**REQUIRED ACTIONS**
• 1. Render this sentence from the Sterling College text into Spanish: "The college was the first in the United States to offer a minor in Draft Horse Management."
• 2. According to the Sterling College text, what was the first course offered in the college's continuing education program?
• 3. Output the portion of the Sterling College text from "As part of the" up to and including "2026 if needed.".

**DOCUMENT PASSAGE**
_ _ _ _
Through the 2025–2026 academic year, Sterling College offered associate and bachelor's degrees. Its degree-granting curriculum was centered on Environmental Studies, with concentrations in Ecology, Environmental Humanities, Outdoor Education, and Sustainable Agriculture & Food Systems. The college was the first in the United States to offer a minor in Draft Horse Management.

In 2013, Sterling College created the Rian Fried Center for Sustainable Agriculture and Food Systems. Named for the late trustee, it became the center point for the college's focus on sustainable agriculture and sustainable food systems.

Sterling College also launched a continuing education program in 2013, with a series of two- and four-week short courses. The first course offered was a two-week cheese-making intensive in partnership with the Cellars at Jasper Hill. Other courses in 2014 featured guest faculty such as Sandor Katz, Rowan Jacobsen, Ginger Strand, and Clare Walker Leslie.

As part of the teach-out process announced in 2025, students on track to graduate in May 2026 were to receive individual advising. Sterling said that summer internships for credit would be available through August 2026 if needed.

==Campus==
The primary campus was 130 acres in Craftsbury Common. It had 14 buildings, including a woodworking shop and a library. Outdoor teaching facilities included a managed woodlot, a challenge course, a 30 ft climbing tower, managed gardens, and a working livestock farm with two solar-powered barns.

Much of what had been grown and raised on campus had been used in the dining hall. In 2017, Vermont Farm to Plate reported that Sterling produced approximately 35% of its own food, with an overall 53% coming from within a 150-mile radius of the college.

As part of Sterling’s 2025–2026 transition, the future of the Craftsbury campus and other college assets came under review. In April 2026, The Hardwick Gazette reported that Headwaters Community Trust and Sterling were discussing a possible acquisition of the campus, while Sterling’s president said exploration of a potential sale was ongoing. Sterling’s Board of Trustees said later that month that discussions with Headwaters were focused on a possible sale of the Craftsbury campus, while the Bear Swamp property in Wolcott would be handled separately.
_ _ _ _
(Saved entries)
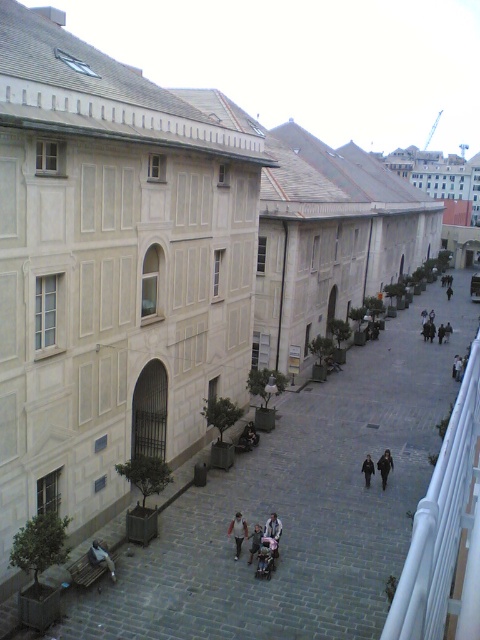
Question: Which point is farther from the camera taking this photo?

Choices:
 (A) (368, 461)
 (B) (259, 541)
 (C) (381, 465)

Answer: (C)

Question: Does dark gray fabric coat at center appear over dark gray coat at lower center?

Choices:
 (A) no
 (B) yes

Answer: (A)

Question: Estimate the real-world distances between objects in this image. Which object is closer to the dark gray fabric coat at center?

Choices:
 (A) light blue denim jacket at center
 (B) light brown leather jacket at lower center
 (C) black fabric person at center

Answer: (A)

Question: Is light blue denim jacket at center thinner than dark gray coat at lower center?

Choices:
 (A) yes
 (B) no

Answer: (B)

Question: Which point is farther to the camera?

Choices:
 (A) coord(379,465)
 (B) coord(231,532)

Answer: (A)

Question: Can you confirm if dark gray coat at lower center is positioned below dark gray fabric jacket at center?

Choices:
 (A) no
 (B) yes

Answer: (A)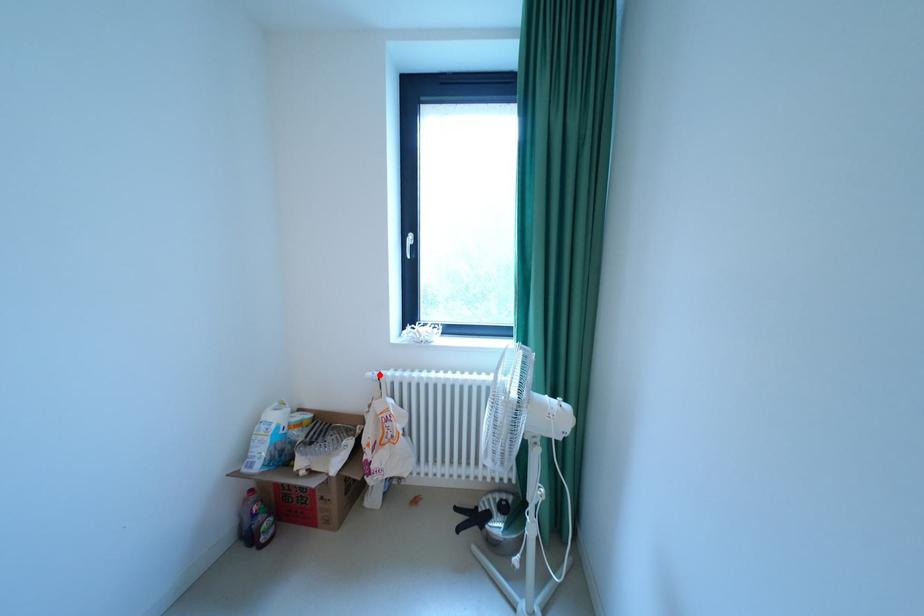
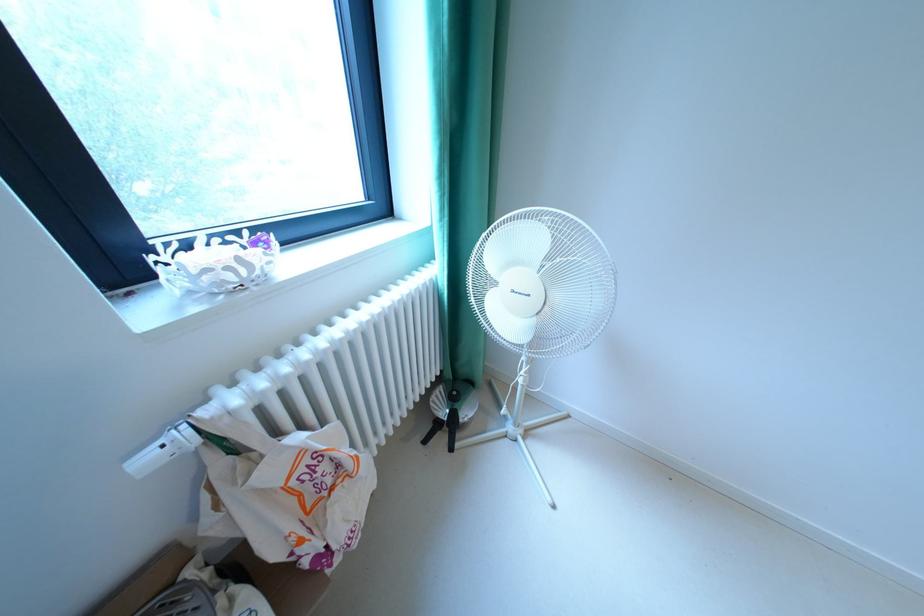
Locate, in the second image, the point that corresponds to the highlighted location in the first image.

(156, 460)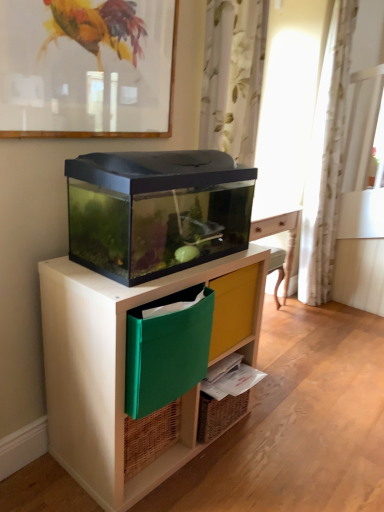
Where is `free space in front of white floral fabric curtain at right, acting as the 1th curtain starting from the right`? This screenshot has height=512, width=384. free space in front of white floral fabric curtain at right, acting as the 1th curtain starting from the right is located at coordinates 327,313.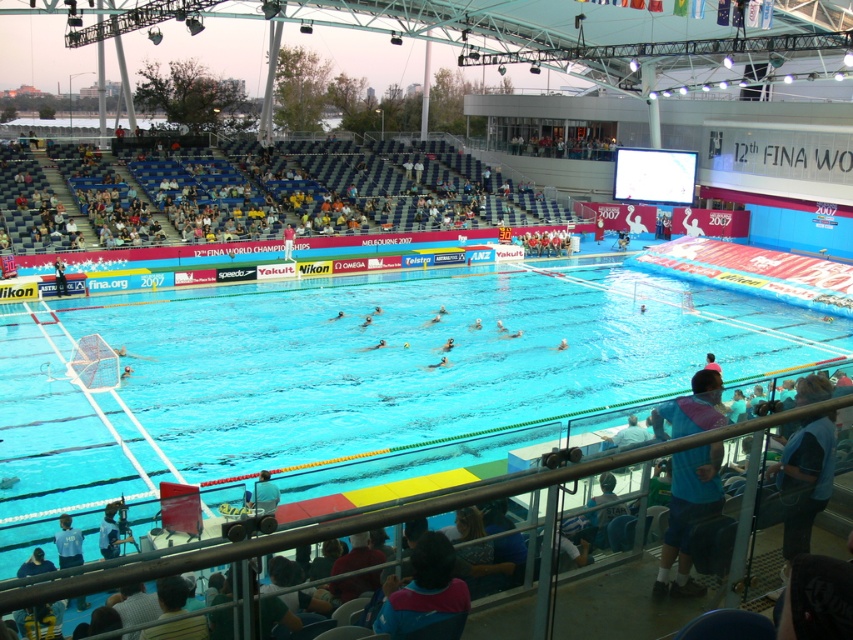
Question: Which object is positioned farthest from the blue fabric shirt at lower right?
_ _ _ _
**ANSWERS TO THE TASKS**
• 1. La universidad fue la primera de los Estados Unidos en ofrecer una subespecialidad en Manejo de Caballos de Tiro.

• 2. A two-week cheese-making intensive in partnership with the Cellars at Jasper Hill.

• 3.
As part of the teach-out process announced in 2025, students on track to graduate in May 2026 were to receive individual advising. Sterling said that summer internships for credit would be available through August 2026 if needed.